そして翌日、久しぶりに野球チームに行く気になってくれた息子の様子を短時間だけ見に行こうとグラウンドへ向かいました。すると、珍しくセカンドのポジションへ。コーチがサードから順にノックをしていくと、息子の順番がやってきました。「次R、行くぞ!」そう言われ、それなりにスピードのあるゴロをさばき、ファーストへ。ナイスフィールディング!ブランクなんてなんのその。自主練をやってるからね~なんて笑いを堪えながらその場を離れようとすると、息子が小さくバイバイ。見ていたよ、あなたの頑張りもいいチームだということも。手放すのは簡単なこと、せっかく出会えた人達だから、辞める時は次の目標が見つかってからにしよう。そうしたらきっとみんなが応援してくれる。あなたの仲間はそういう人達でしょ。心の中で呟き、気持ちよくその場を離れました。その後、砂だらけで帰ってきた息子のユニフォームを洗い、また電車に乗って別の公園でのこぎりを使った工作やサッカーを楽しみ、へとへとになって帰宅。息子を寝かしつけ、ようやくソファに座りテレビを点けると、ロッテの佐々木朗希投手が完全試合をやったというニュースを見つけ、釘付けになりました。東日本大震災があった日、岩手県陸前高田市の小学校にいた佐々木投手。津波が押し寄せ、学校のみんなで高台まで避難し、お母さんは無事でしたが、自宅は流され、お父さんと祖父母の方が亡くなったことを以前ニュースで知り、胸が潰れそうでした。避難所で大変な生活をする中で、彼の支えは野球だったそう。

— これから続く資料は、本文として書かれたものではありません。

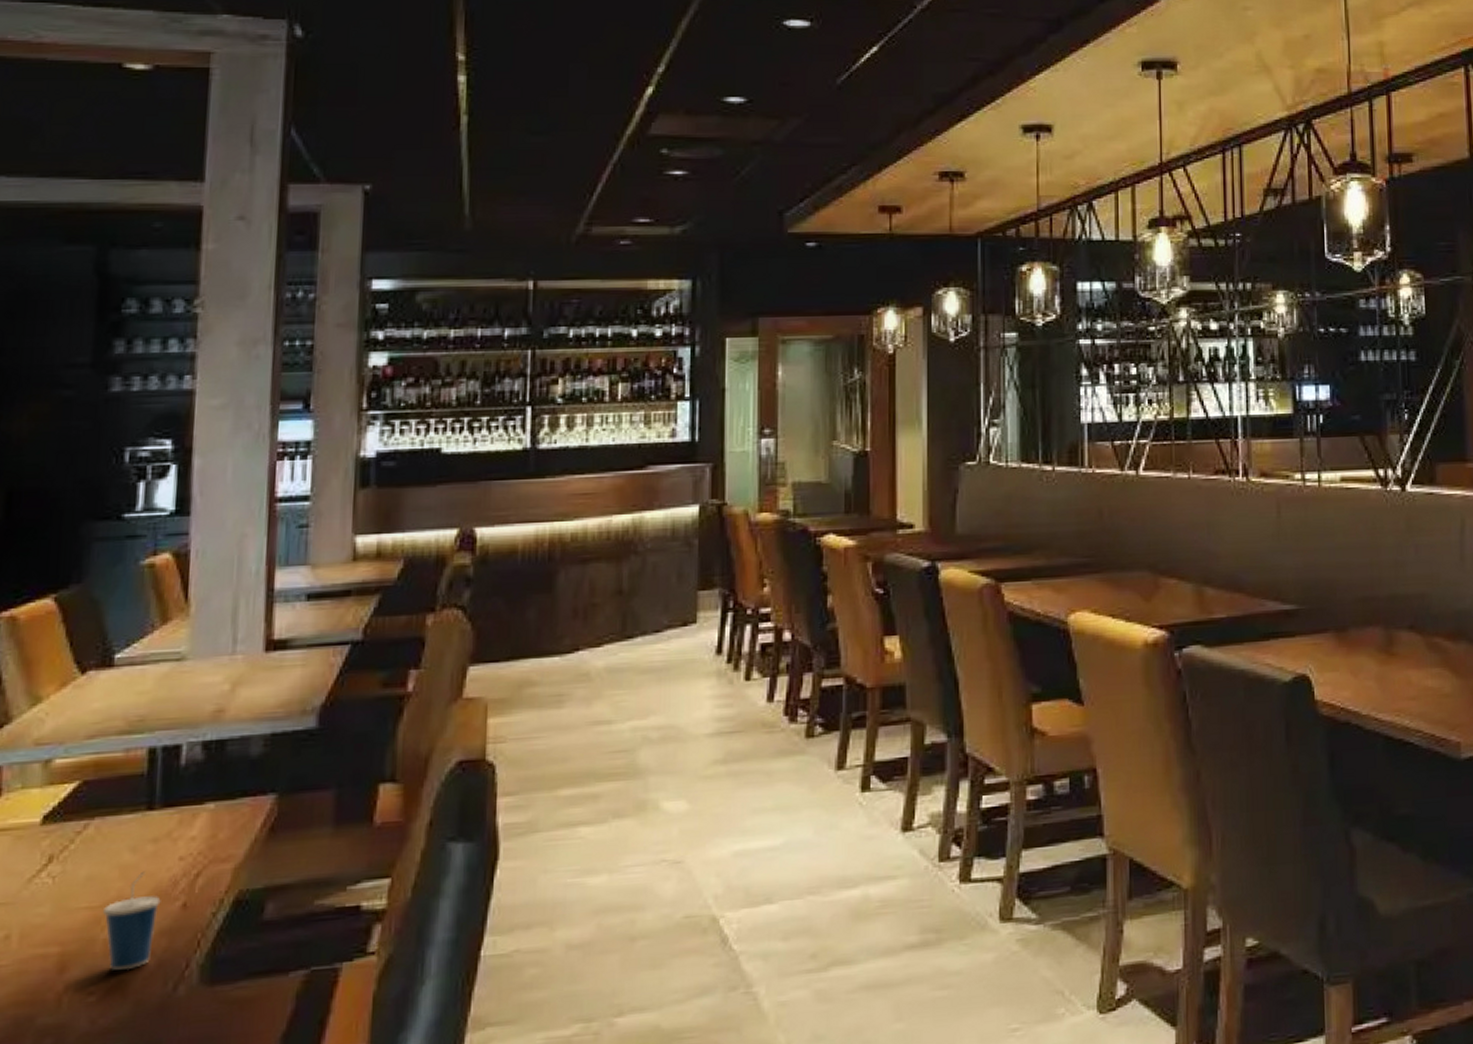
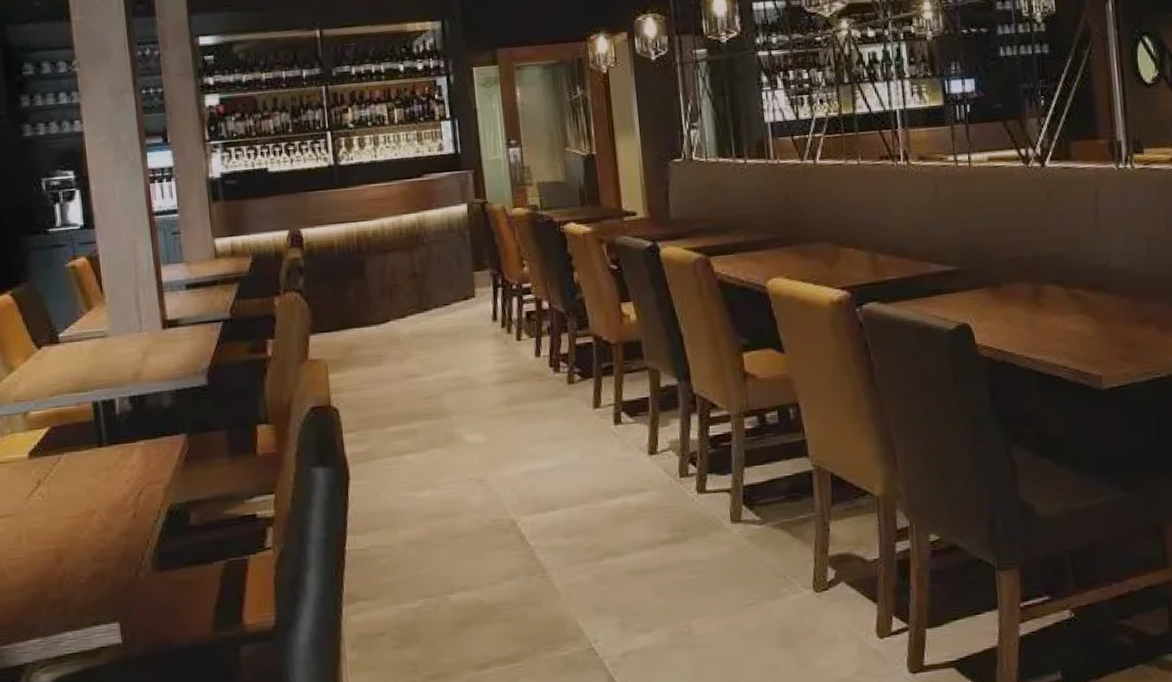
cup: present [103,871,161,970] -> none [80,491,118,561]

『あの頃のことを思い返すと、こうしてプロ野球選手として野球ができる日々を本当に幸せに思います。ただ今あることは当たり前ではありません。だから毎日、目の前の時間を大切にするようにしています。生きている身として亡くなった人たちの分も一生懸命に生きていかないといけないと思っています。最後に日本全国、そして世界の人々に支えてもらったことへの感謝の気持ちを私は今後も忘れません。これからはプロの一軍の舞台で活躍することで支えてもらった方々に恩返しをして、東北の皆さまに明るい話題を提供できる存在になれるよう頑張ります。』(2020年4月2日産経新聞より一部抜粋)
佐々木投手が、このような気持ちを抱き、マウンドに立っていることを知っていたので、一軍で完全試合を成し遂げ、彼の全ての方への感謝を途轍もなく大きな形で見せてくれたことに胸がいっぱいでした。キャッチャーは、高卒ルーキーの18歳松川虎生捕手。「真っすぐを生かして、フォークで三振を取れる部分もあった。いいところをしっかり引き出せたかなと思う。」キャッチャーというポジションがどれだけ重要な役割を担うのか、そして試合後のインタビューで20歳の佐々木投手が、「最後まで松川(捕手)を信じて投げた。」と伝えてくれたことに、バッテリーの何とも言えない信頼関係を感じました。

野球を通して、佐々木投手が届けてくれた想い、津波から高台に避難した一人の少年がやり遂げた完全試合は人の心に深く刻み込まれただろう。避難所で借りたグローブ、そこから彼の完全試合は始まっていたのかもしれない。